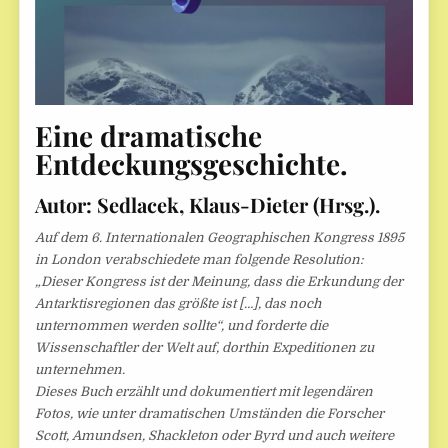
Eine dramatische
Entdeckungsgeschichte.
Autor: Sedlacek, Klaus-Dieter (Hrsg.).
Auf dem 6. Internationalen Geographischen Kongress 1895
in London verabschiedete man folgende Resolution:
„Dieser Kongress ist der Meinung, dass die Erkundung der
Antarktisregionen das größte ist […], das noch
unternommen werden sollte“, und forderte die
Wissenschaftler der Welt auf, dorthin Expeditionen zu
unternehmen.
Dieses Buch erzählt und dokumentiert mit legendären
Fotos, wie unter dramatischen Umständen die Forscher
Scott, Amundsen, Shackleton oder Byrd und auch weitere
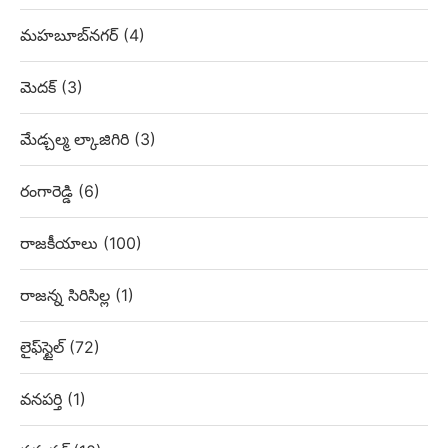
మహబూబ్‌నగర్
(4)
మెదక్
(3)
మేడ్చల్మ ల్కాజిగిరి
(3)
రంగారెడ్డి
(6)
రాజకీయాలు
(100)
రాజన్న సిరిసిల్ల
(1)
లైఫ్‌స్టైల్
(72)
వనపర్తి
(1)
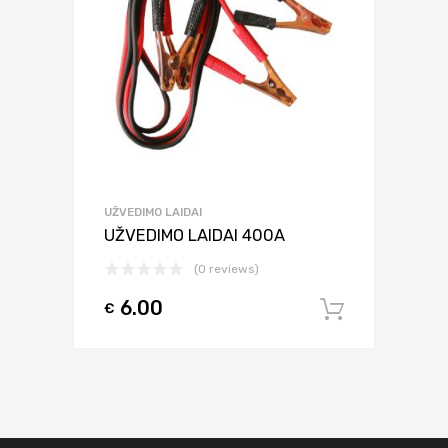
UŽVEDIMO LAIDAI
UŽVEDIMO LAIDAI 400A
(0 reviews)
6.00
€
Į krepšel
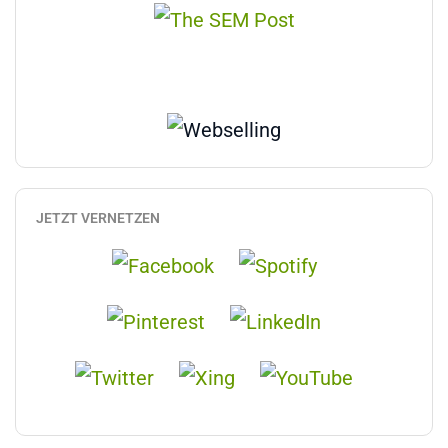
JETZT VERNETZEN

□ □ □

Report how many lines in the records above contain the word "LAIDAI", giving only the number.

Output - 2